Hmm sounds like upgrading to 2.8 or 2.9 may resolve this then. Thanks!

Hmm there’s one other detail I didn’t think about. That is, when you do a remote build, even though the remote builder is building using the drv, somehow the drv file itself does not wind up in the builder’s /nix/store. I don’t know why this is and it surprised me when I discovered it, but it is the case. This means that builders can no longer upload their outputs directly, but they have to copy the outputs back to the coordinator, which then has to upload, since only the coordinator has the drv. This is workable, but less efficient, especially since the major upload cost is compression, and we have (as is probably typical) small coordinators and big builders. So, another thing to be aware of when switching to ca-derivations.

Actually the real reason I was uploading from builders is that a remote build bug truncates build logs around 8k and so the complete log is only available on the builder to upload, but that’s a whole other thing…

That’s indeed a bummer. Technically there’s no need to have the drv to copy stuff around, but the cli interface doesn’t allow anything else afaik.
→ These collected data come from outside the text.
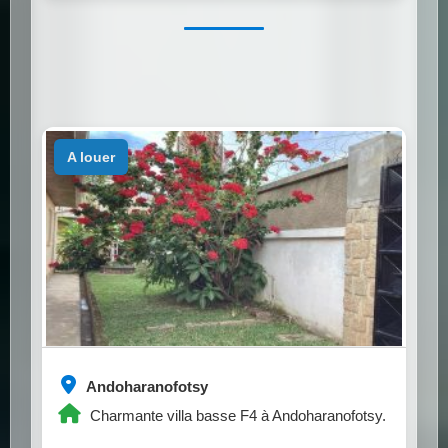
a louer
Andoharanofotsy
Charmante villa basse F4 à Andoharanofotsy.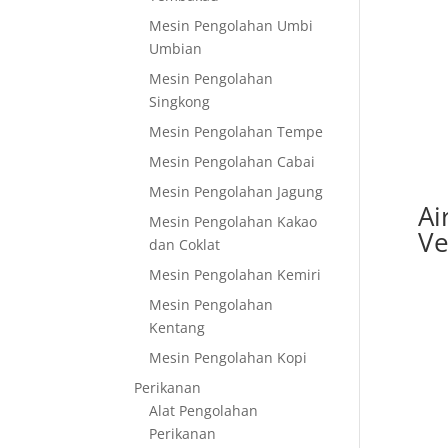
Mesin Pengolahan Umbi
Umbian
Mesin Pengolahan
Singkong
Mesin Pengolahan Tempe
Mesin Pengolahan Cabai
Mesin Pengolahan Jagung
Ai
Mesin Pengolahan Kakao
Ve
dan Coklat
Mesin Pengolahan Kemiri
Mesin Pengolahan
Kentang
Mesin Pengolahan Kopi
Perikanan
Alat Pengolahan
Perikanan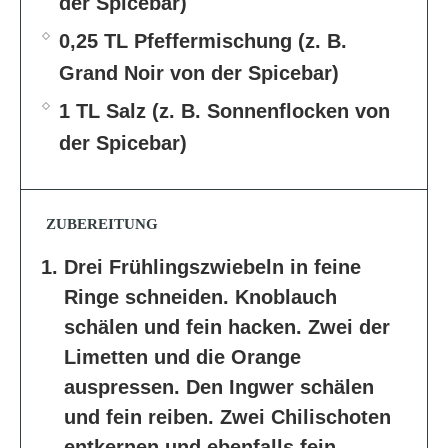
der Spicebar)
0,25 TL Pfeffermischung (z. B.
Grand Noir von der Spicebar)
1 TL Salz (z. B. Sonnenflocken von
der Spicebar)
ZUBEREITUNG
Drei Frühlingszwiebeln in feine
Ringe schneiden. Knoblauch
schälen und fein hacken. Zwei der
Limetten und die Orange
auspressen. Den Ingwer schälen
und fein reiben. Zwei Chilischoten
entkernen und ebenfalls fein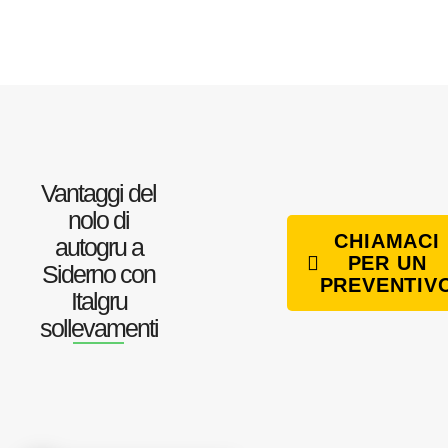
Vantaggi del
nolo di
CHIAMACI
autogru a
PER UN
Siderno con
PREVENTIV
Italgru
sollevamenti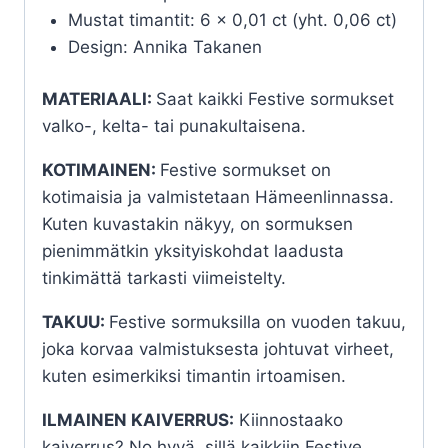
Mustat timantit: 6 x 0,01 ct (yht. 0,06 ct)
Design: Annika Takanen
MATERIAALI:
Saat kaikki Festive sormukset
valko-, kelta- tai punakultaisena.
KOTIMAINEN:
Festive sormukset on
kotimaisia ja valmistetaan Hämeenlinnassa.
Kuten kuvastakin näkyy, on sormuksen
pienimmätkin yksityiskohdat laadusta
tinkimättä tarkasti viimeistelty.
TAKUU:
Festive sormuksilla on vuoden takuu,
joka korvaa valmistuksesta johtuvat virheet,
kuten esimerkiksi timantin irtoamisen.
ILMAINEN KAIVERRUS:
Kiinnostaako
kaiverrus? No hyvä, sillä kaikkiin Festive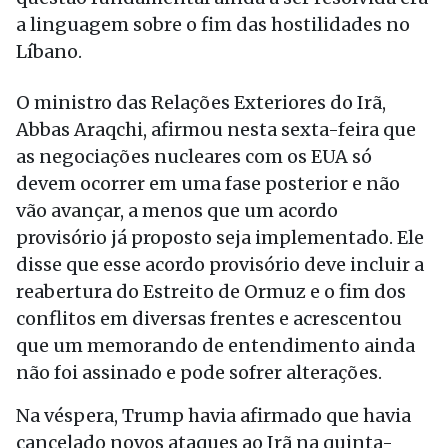
a linguagem sobre o fim das hostilidades no
Líbano.
O ministro das Relações Exteriores do Irã,
Abbas Araqchi, afirmou nesta sexta-feira que
as negociações nucleares com os EUA só
devem ocorrer em uma fase posterior e não
vão avançar, a menos que um acordo
provisório já proposto seja implementado. Ele
disse que esse acordo provisório deve incluir a
reabertura do Estreito de Ormuz e o fim dos
conflitos em diversas frentes e acrescentou
que um memorando de entendimento ainda
não foi assinado e pode sofrer alterações.
Na véspera, Trump havia afirmado que havia
cancelado novos ataques ao Irã na quinta-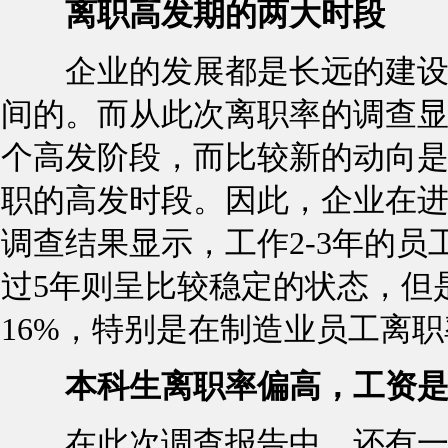
离职高发期的两大时段
企业的发展都是长远的建设和
间的。而从此次离职率的调查显
个高发阶段，而比较新的动向是
职的高发时段。因此，企业在
调查结果显示，工作2-3年的员
过5年则呈比较稳定的状态，但
16%，特别是在制造业员工离职
本科生离职率偏高，工资是
在此次调查报告中，还有一个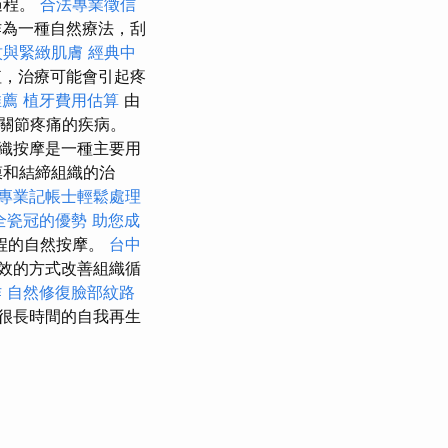
過程。
合法專業徵信
為一種自然療法，刮
紋與緊緻肌膚
經典中
值，治療可能會引起疼
推薦
植牙費用估算
由
關節疼痛的疾病。
織按摩是一種主要用
膜和結締組織的治
專業記帳士輕鬆處理
全瓷冠的優勢
助您成
程的自然按摩。
台中
效的方式改善組織循
作
自然修復臉部紋路
很長時間的自我再生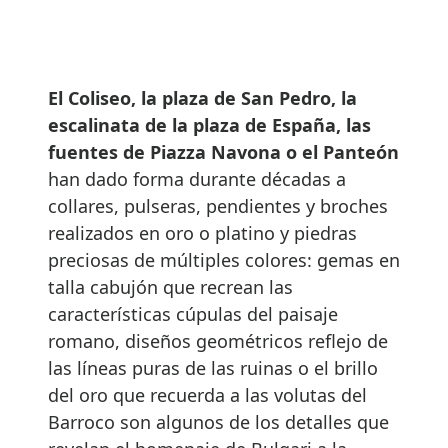
El Coliseo, la plaza de San Pedro, la
escalinata de la plaza de España, las
fuentes de Piazza Navona o el Panteón
han dado forma durante décadas a
collares, pulseras, pendientes y broches
realizados en oro o platino y piedras
preciosas de múltiples colores: gemas en
talla cabujón que recrean las
características cúpulas del paisaje
romano, diseños geométricos reflejo de
las líneas puras de las ruinas o el brillo
del oro que recuerda a las volutas del
Barroco son algunos de los detalles que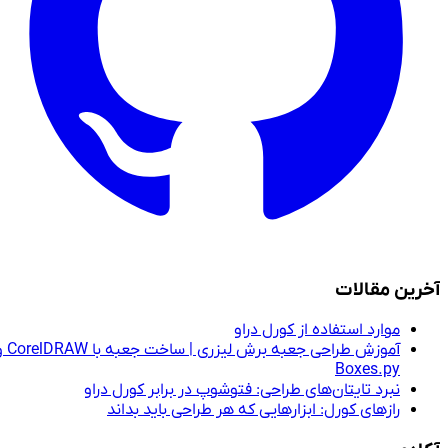
آخرین مقالات
موارد استفاده از کورل دراو
آموزش طراحی جعبه برش لیزری | ساخت جعبه با CorelDRAW و
Boxes.py
نبرد تایتان‌های طراحی: فتوشوپ در برابر کورل دراو
رازهای کورل: ابزارهایی که هر طراحی باید بداند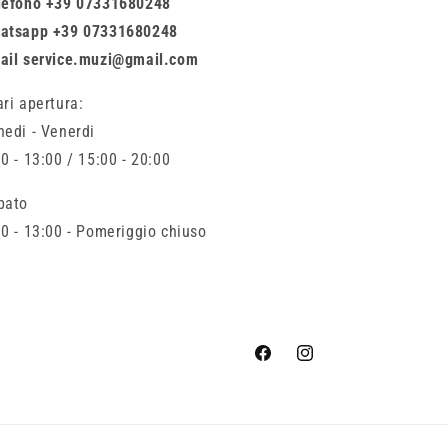
lefono +39 07331680248
atsapp +39 07331680248
ail service.muzi@gmail.com
ari apertura:
nedi - Venerdi
0 - 13:00 / 15:00 - 20:00
bato
00 - 13:00 - Pomeriggio chiuso
Facebook
Instagram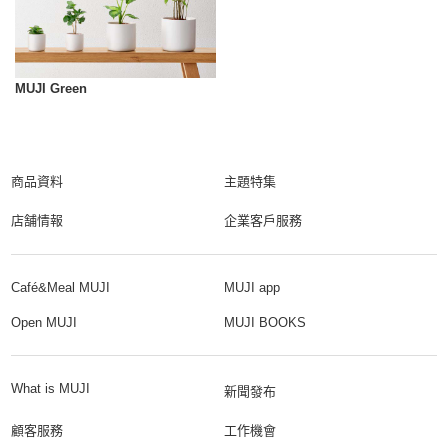
MUJI Green
商品資料
主題特集
店舗情報
企業客戶服務
Café&Meal MUJI
MUJI app
Open MUJI
MUJI BOOKS
What is MUJI
新聞發布
顧客服務
工作機會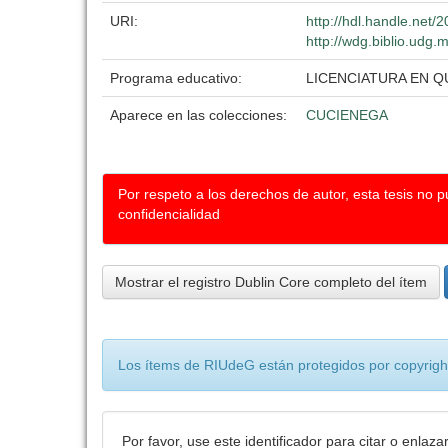
URI:
http://hdl.handle.net
http://wdg.biblio.udg.
Programa educativo:
LICENCIATURA EN 
Aparece en las colecciones:
CUCIENEGA
Por respeto a los derechos de autor, esta tesis no 
confidencialidad
Mostrar el registro Dublin Core completo del ítem
Los ítems de RIUdeG están protegidos por copyright
Por favor, use este identificador para citar o enlaza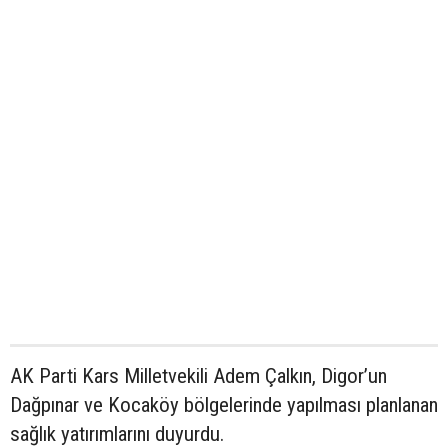
AK Parti Kars Milletvekili Adem Çalkın, Digor’un
Dağpınar ve Kocaköy bölgelerinde yapılması planlanan
sağlık yatırımlarını duyurdu.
Technically you can probably save most of the bandwidth by copying the output paths from the builders and the realisations from the coordinator. That’s a bit more convoluted than what it should be of course :confused:

The below is taking 225GB 387GB of memory according to macOS, and rising:

> nix store make-content-addressed --all                                                                                      
warning: dumping very large path (> 256 MiB); this may run out of memory

If my machine weren’t a maxed out Macbook Pro (it’s an M1), this would have crashed long ago. I’m on nix (Nix) 2.10.3. Assuming this will fail, does anyone have any hints for debugging what’s going on? (or is it simply expected to fail when run on the entire store at once?)